» TASK BRIEF
Copy out every line of the listing below word for word, leaving out the pictures.

» DATA SUPPLIED
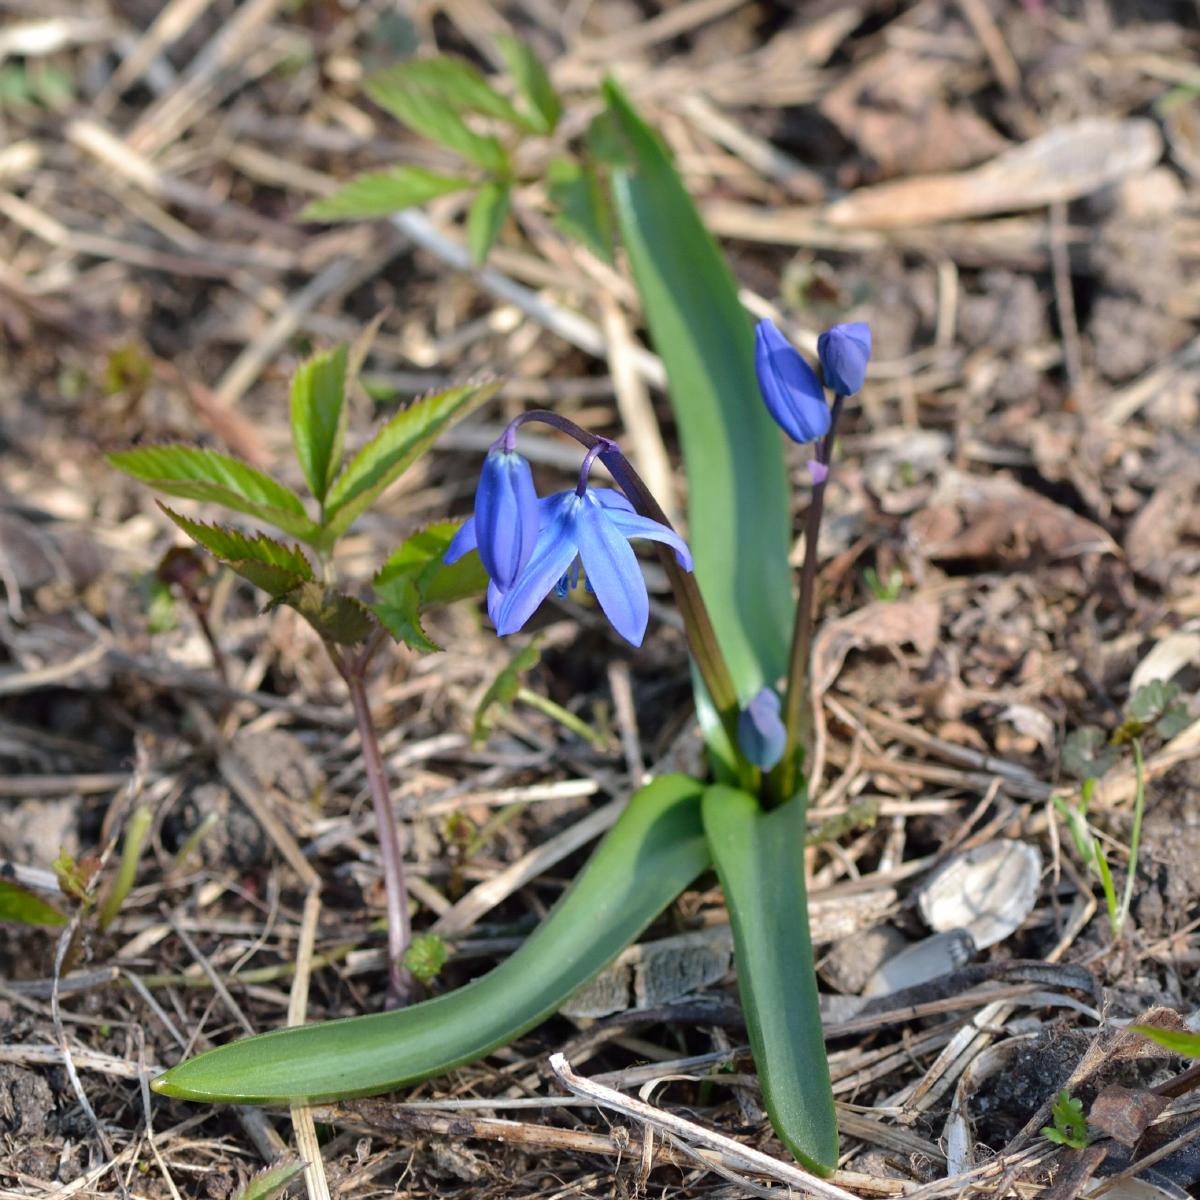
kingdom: Plantae
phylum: Tracheophyta
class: Liliopsida
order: Asparagales
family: Asparagaceae
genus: Scilla
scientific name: Scilla siberica
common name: Siberian squill
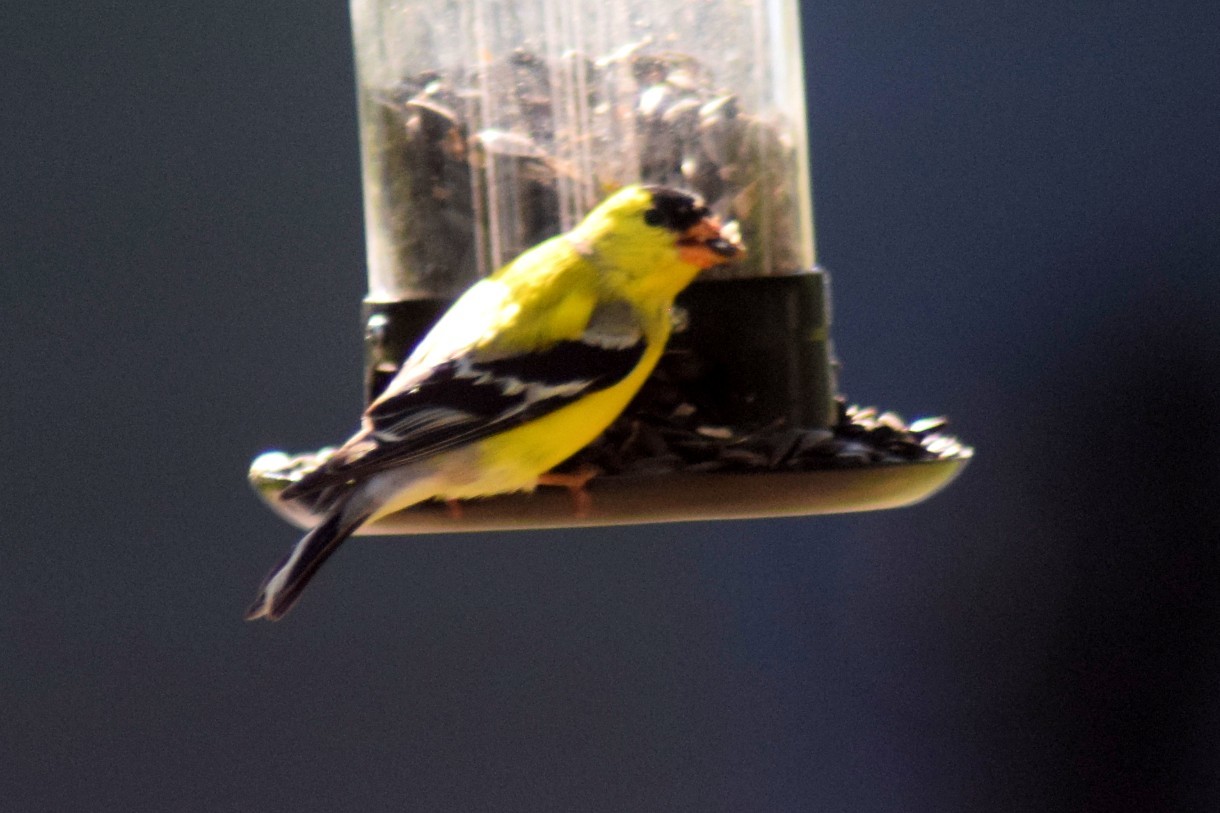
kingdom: Animalia
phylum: Chordata
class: Aves
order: Passeriformes
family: Fringillidae
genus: Spinus
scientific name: Spinus tristis
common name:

» OUTPUT OF THE TASK
kingdom: Plantae
phylum: Tracheophyta
class: Liliopsida
order: Asparagales
family: Asparagaceae
genus: Scilla
scientific name: Scilla siberica
common name: Siberian squill
kingdom: Animalia
phylum: Chordata
class: Aves
order: Passeriformes
family: Fringillidae
genus: Spinus
scientific name: Spinus tristis
common name:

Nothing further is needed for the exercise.